■ **Exercise instructions**
Only those lines in the data below from the line containing "where (x1, y1)" through the line containing "Similarly, we can", both included, should be restated word for word.

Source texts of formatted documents
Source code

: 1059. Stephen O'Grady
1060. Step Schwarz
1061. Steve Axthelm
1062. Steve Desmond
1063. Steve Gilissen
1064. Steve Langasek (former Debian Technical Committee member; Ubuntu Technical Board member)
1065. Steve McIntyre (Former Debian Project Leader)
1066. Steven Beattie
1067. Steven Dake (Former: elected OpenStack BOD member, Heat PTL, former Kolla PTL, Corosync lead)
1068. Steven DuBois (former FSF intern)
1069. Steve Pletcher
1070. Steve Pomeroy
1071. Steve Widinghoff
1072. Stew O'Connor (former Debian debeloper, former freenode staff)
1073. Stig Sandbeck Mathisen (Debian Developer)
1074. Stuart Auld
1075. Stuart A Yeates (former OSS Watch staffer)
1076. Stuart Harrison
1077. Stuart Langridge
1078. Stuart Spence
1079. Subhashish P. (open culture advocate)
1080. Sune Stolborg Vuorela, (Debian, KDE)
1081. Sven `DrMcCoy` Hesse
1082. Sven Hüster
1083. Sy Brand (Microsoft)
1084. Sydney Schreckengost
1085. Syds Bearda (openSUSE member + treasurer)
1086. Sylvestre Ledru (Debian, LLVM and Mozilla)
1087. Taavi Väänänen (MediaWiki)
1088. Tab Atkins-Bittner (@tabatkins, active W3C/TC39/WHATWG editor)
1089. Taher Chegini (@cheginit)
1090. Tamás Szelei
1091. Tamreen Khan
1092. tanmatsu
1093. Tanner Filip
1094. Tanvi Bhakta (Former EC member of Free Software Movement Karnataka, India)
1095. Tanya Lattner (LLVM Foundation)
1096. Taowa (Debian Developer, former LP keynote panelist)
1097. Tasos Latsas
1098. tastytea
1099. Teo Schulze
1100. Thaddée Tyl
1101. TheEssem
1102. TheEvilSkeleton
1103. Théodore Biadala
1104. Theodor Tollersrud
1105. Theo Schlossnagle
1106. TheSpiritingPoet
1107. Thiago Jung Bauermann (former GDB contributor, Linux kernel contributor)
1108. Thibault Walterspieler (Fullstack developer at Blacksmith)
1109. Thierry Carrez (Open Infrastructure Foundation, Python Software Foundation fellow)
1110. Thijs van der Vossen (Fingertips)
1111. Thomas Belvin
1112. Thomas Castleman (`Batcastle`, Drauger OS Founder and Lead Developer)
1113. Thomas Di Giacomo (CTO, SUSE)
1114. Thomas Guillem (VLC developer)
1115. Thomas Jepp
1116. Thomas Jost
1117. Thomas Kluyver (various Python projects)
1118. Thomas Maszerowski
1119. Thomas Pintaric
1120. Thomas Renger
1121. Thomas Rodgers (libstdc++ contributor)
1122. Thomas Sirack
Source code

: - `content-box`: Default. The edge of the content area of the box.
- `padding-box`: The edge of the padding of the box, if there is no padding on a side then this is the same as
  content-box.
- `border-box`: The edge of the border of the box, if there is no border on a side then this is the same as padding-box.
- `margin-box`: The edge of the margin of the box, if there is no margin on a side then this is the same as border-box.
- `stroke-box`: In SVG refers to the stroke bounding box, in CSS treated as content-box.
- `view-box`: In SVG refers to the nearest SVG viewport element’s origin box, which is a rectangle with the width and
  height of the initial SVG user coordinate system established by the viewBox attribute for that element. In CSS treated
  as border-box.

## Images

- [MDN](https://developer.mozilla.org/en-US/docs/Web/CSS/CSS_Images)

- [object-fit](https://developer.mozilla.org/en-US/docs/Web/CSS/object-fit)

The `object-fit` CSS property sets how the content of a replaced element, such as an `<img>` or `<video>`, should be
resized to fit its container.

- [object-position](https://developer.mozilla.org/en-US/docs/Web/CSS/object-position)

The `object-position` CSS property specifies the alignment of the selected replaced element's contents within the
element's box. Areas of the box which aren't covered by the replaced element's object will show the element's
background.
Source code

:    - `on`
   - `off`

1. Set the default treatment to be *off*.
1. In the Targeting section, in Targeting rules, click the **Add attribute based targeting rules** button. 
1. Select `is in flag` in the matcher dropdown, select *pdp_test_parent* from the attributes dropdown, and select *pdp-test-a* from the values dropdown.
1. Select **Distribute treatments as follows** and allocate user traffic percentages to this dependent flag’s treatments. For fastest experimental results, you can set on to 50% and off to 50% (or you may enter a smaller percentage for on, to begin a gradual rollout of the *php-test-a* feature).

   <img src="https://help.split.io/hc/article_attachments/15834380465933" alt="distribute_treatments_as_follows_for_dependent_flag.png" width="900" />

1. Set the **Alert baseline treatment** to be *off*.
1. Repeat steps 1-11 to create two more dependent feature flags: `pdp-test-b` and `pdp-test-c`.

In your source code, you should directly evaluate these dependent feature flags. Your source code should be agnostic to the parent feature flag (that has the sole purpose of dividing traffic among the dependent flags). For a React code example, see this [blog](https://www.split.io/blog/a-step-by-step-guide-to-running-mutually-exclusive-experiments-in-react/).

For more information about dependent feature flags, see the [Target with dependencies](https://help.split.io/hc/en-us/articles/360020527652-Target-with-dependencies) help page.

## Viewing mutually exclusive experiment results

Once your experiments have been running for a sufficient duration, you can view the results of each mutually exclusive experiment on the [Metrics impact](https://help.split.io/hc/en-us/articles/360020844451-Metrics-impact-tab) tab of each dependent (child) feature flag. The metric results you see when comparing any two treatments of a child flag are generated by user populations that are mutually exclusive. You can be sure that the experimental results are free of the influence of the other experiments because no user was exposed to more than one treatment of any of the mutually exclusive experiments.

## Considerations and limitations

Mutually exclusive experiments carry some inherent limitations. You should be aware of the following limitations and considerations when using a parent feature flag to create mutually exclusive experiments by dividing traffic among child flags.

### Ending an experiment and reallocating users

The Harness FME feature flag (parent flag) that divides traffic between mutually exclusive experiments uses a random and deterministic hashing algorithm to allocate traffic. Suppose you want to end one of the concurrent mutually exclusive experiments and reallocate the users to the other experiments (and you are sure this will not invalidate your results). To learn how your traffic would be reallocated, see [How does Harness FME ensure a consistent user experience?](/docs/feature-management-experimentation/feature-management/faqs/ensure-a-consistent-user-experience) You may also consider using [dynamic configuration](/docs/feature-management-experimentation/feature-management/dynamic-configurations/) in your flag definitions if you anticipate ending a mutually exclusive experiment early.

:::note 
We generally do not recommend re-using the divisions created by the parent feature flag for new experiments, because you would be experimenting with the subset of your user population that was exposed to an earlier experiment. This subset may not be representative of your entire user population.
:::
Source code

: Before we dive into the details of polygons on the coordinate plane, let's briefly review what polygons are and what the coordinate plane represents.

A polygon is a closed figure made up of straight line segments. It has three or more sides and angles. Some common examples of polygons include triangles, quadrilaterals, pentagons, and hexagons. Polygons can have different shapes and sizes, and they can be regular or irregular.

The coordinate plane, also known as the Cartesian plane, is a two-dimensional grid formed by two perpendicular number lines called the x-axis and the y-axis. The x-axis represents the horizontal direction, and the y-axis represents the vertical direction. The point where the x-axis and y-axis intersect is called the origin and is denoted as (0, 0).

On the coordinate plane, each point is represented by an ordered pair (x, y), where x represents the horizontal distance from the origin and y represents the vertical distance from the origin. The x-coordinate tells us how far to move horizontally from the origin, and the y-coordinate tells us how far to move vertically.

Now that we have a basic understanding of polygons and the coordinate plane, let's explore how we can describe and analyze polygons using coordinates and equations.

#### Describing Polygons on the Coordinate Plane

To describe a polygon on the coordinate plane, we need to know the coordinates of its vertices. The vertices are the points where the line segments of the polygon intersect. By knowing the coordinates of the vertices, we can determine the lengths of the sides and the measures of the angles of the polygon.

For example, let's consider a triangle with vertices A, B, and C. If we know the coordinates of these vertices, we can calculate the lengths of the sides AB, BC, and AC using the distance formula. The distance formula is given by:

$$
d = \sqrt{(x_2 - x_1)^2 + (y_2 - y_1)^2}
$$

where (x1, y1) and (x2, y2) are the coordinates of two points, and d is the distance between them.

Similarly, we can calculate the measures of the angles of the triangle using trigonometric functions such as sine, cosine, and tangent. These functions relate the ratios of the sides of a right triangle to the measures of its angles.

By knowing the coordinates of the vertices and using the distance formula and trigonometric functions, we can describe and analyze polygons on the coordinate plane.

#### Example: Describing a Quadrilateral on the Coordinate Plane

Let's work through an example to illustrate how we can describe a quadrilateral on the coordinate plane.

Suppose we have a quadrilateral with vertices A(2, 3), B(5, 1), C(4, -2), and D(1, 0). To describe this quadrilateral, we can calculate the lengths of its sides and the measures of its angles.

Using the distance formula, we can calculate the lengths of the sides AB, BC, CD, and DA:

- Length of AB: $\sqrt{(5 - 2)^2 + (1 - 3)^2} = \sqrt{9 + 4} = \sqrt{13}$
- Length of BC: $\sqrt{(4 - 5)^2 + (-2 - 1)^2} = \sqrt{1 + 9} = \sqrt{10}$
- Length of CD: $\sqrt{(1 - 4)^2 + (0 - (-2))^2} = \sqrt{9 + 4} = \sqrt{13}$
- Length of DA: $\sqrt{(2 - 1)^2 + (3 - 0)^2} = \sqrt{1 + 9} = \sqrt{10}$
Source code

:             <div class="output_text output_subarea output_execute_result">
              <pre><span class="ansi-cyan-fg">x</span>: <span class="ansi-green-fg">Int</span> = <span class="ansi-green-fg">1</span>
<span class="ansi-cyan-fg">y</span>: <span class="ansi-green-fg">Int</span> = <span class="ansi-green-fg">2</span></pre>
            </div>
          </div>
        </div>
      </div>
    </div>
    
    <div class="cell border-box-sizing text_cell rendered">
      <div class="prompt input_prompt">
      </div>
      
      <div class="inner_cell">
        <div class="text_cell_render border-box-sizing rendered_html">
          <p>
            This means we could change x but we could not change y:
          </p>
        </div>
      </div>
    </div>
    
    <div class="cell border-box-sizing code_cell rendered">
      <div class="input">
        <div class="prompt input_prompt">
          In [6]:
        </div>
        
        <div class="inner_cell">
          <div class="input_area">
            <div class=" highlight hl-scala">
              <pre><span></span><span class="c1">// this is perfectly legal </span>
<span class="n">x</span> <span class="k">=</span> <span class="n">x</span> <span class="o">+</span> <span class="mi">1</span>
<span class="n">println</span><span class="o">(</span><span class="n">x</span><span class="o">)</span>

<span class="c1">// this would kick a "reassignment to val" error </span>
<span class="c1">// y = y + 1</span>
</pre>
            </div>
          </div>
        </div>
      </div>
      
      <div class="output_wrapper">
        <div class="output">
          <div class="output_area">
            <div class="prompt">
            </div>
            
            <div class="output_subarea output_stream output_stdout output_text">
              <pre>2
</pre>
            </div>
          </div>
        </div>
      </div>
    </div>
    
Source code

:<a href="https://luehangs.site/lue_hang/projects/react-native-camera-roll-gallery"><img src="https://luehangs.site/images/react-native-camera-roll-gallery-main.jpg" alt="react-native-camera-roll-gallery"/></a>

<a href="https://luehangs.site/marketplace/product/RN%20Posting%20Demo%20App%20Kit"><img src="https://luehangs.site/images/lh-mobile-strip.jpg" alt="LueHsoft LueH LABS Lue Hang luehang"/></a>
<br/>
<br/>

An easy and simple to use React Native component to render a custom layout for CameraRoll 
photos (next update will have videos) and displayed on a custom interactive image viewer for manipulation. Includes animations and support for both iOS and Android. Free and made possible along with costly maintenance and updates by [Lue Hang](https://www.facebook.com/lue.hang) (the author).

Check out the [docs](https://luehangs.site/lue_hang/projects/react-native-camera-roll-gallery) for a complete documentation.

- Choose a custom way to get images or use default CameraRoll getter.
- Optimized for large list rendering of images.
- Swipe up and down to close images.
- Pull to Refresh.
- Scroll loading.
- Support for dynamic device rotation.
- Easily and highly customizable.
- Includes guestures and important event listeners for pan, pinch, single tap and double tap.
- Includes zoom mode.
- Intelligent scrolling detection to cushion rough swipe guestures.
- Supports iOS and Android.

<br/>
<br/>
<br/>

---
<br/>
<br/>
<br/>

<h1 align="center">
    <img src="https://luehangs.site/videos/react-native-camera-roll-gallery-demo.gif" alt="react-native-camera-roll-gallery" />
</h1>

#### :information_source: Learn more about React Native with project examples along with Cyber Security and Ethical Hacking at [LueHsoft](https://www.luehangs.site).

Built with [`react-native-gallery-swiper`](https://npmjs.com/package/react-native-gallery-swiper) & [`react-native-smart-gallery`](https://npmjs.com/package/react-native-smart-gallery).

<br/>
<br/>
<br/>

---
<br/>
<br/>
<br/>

■ **Exercise output**
where (x1, y1) and (x2, y2) are the coordinates of two points, and d is the distance between them.

Similarly, we can calculate the measures of the angles of the triangle using trigonometric functions such as sine, cosine, and tangent. These functions relate the ratios of the sides of a right triangle to the measures of its angles.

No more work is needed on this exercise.